*** Opening of DATA SUPPLIED ***
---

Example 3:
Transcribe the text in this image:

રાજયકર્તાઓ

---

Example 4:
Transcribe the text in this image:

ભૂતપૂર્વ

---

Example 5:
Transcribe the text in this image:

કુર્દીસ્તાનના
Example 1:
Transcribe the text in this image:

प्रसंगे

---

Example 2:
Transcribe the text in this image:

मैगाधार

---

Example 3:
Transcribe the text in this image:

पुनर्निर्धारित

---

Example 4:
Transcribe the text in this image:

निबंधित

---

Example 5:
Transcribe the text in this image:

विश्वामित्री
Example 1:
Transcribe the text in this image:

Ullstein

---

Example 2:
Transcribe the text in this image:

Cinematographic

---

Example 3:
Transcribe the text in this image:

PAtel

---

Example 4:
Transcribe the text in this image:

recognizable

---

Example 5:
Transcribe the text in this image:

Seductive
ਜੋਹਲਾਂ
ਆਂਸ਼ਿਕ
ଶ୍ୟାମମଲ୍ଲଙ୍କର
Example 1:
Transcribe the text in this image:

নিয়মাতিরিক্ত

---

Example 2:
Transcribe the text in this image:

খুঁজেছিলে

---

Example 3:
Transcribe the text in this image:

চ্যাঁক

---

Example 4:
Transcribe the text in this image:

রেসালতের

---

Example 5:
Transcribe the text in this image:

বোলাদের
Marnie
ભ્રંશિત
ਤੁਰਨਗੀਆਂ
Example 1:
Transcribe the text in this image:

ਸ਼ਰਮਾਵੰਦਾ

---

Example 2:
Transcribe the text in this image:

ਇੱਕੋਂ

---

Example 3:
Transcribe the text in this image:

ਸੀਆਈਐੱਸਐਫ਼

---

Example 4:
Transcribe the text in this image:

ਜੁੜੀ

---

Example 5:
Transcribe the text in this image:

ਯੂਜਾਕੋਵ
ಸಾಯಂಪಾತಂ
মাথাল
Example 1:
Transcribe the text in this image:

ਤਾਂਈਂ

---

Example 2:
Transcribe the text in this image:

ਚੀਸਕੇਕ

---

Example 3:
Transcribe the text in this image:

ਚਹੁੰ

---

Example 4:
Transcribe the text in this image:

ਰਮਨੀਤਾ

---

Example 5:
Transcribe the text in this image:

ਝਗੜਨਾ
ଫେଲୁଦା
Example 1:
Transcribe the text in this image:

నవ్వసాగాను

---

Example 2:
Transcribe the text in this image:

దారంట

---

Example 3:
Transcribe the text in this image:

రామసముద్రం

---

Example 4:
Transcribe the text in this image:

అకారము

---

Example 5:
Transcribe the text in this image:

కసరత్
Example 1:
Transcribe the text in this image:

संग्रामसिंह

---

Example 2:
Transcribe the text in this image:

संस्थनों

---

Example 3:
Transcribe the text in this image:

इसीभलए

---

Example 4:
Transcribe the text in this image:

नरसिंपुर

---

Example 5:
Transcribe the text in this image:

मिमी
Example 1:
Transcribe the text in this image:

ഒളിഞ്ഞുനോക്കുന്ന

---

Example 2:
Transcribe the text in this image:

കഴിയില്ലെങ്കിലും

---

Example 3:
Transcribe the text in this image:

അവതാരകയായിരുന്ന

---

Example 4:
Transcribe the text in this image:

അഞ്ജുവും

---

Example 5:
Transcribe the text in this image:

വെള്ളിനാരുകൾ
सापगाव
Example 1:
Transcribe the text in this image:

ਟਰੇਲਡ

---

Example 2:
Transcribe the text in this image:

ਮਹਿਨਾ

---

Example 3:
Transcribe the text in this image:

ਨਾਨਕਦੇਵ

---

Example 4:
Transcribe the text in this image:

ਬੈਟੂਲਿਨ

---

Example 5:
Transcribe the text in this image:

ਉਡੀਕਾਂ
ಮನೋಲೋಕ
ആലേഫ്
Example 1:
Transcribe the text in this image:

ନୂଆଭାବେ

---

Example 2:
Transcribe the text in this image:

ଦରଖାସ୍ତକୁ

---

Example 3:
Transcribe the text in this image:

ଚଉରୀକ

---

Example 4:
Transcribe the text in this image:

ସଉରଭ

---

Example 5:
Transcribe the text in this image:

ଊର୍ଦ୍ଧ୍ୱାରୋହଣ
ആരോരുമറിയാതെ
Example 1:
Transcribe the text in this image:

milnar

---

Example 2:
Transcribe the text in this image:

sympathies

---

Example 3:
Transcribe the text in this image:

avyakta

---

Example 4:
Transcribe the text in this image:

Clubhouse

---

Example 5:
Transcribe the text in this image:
*** Close of DATA SUPPLIED ***
- PROBLEM:
Repeat the records word for word.

- SOLVED PROBLEM:
---

Example 3:
Transcribe the text in this image:

રાજયકર્તાઓ

---

Example 4:
Transcribe the text in this image:

ભૂતપૂર્વ

---

Example 5:
Transcribe the text in this image:

કુર્દીસ્તાનના
Example 1:
Transcribe the text in this image:

प्रसंगे

---

Example 2:
Transcribe the text in this image:

मैगाधार

---

Example 3:
Transcribe the text in this image:

पुनर्निर्धारित

---

Example 4:
Transcribe the text in this image:

निबंधित

---

Example 5:
Transcribe the text in this image:

विश्वामित्री
Example 1:
Transcribe the text in this image:

Ullstein

---

Example 2:
Transcribe the text in this image:

Cinematographic

---

Example 3:
Transcribe the text in this image:

PAtel

---

Example 4:
Transcribe the text in this image:

recognizable

---

Example 5:
Transcribe the text in this image:

Seductive
ਜੋਹਲਾਂ
ਆਂਸ਼ਿਕ
ଶ୍ୟାମମଲ୍ଲଙ୍କର
Example 1:
Transcribe the text in this image:

নিয়মাতিরিক্ত

---

Example 2:
Transcribe the text in this image:

খুঁজেছিলে

---

Example 3:
Transcribe the text in this image:

চ্যাঁক

---

Example 4:
Transcribe the text in this image:

রেসালতের

---

Example 5:
Transcribe the text in this image:

বোলাদের
Marnie
ભ્રંશિત
ਤੁਰਨਗੀਆਂ
Example 1:
Transcribe the text in this image:

ਸ਼ਰਮਾਵੰਦਾ

---

Example 2:
Transcribe the text in this image:

ਇੱਕੋਂ

---

Example 3:
Transcribe the text in this image:

ਸੀਆਈਐੱਸਐਫ਼

---

Example 4:
Transcribe the text in this image:

ਜੁੜੀ

---

Example 5:
Transcribe the text in this image:

ਯੂਜਾਕੋਵ
ಸಾಯಂಪಾತಂ
মাথাল
Example 1:
Transcribe the text in this image:

ਤਾਂਈਂ

---

Example 2:
Transcribe the text in this image:

ਚੀਸਕੇਕ

---

Example 3:
Transcribe the text in this image:

ਚਹੁੰ

---

Example 4:
Transcribe the text in this image:

ਰਮਨੀਤਾ

---

Example 5:
Transcribe the text in this image:

ਝਗੜਨਾ
ଫେଲୁଦା
Example 1:
Transcribe the text in this image:

నవ్వసాగాను

---

Example 2:
Transcribe the text in this image:

దారంట

---

Example 3:
Transcribe the text in this image:

రామసముద్రం

---

Example 4:
Transcribe the text in this image:

అకారము

---

Example 5:
Transcribe the text in this image:

కసరత్
Example 1:
Transcribe the text in this image:

संग्रामसिंह

---

Example 2:
Transcribe the text in this image:

संस्थनों

---

Example 3:
Transcribe the text in this image:

इसीभलए

---

Example 4:
Transcribe the text in this image:

नरसिंपुर

---

Example 5:
Transcribe the text in this image:

मिमी
Example 1:
Transcribe the text in this image:

ഒളിഞ്ഞുനോക്കുന്ന

---

Example 2:
Transcribe the text in this image:

കഴിയില്ലെങ്കിലും

---

Example 3:
Transcribe the text in this image:

അവതാരകയായിരുന്ന

---

Example 4:
Transcribe the text in this image:

അഞ്ജുവും

---

Example 5:
Transcribe the text in this image:

വെള്ളിനാരുകൾ
सापगाव
Example 1:
Transcribe the text in this image:

ਟਰੇਲਡ

---

Example 2:
Transcribe the text in this image:

ਮਹਿਨਾ

---

Example 3:
Transcribe the text in this image:

ਨਾਨਕਦੇਵ

---

Example 4:
Transcribe the text in this image:

ਬੈਟੂਲਿਨ

---

Example 5:
Transcribe the text in this image:

ਉਡੀਕਾਂ
ಮನೋಲೋಕ
ആലേഫ്
Example 1:
Transcribe the text in this image:

ନୂଆଭାବେ

---

Example 2:
Transcribe the text in this image:

ଦରଖାସ୍ତକୁ

---

Example 3:
Transcribe the text in this image:

ଚଉରୀକ

---

Example 4:
Transcribe the text in this image:

ସଉରଭ

---

Example 5:
Transcribe the text in this image:

ଊର୍ଦ୍ଧ୍ୱାରୋହଣ
ആരോരുമറിയാതെ
Example 1:
Transcribe the text in this image:

milnar

---

Example 2:
Transcribe the text in this image:

sympathies

---

Example 3:
Transcribe the text in this image:

avyakta

---

Example 4:
Transcribe the text in this image:

Clubhouse

---

Example 5:
Transcribe the text in this image:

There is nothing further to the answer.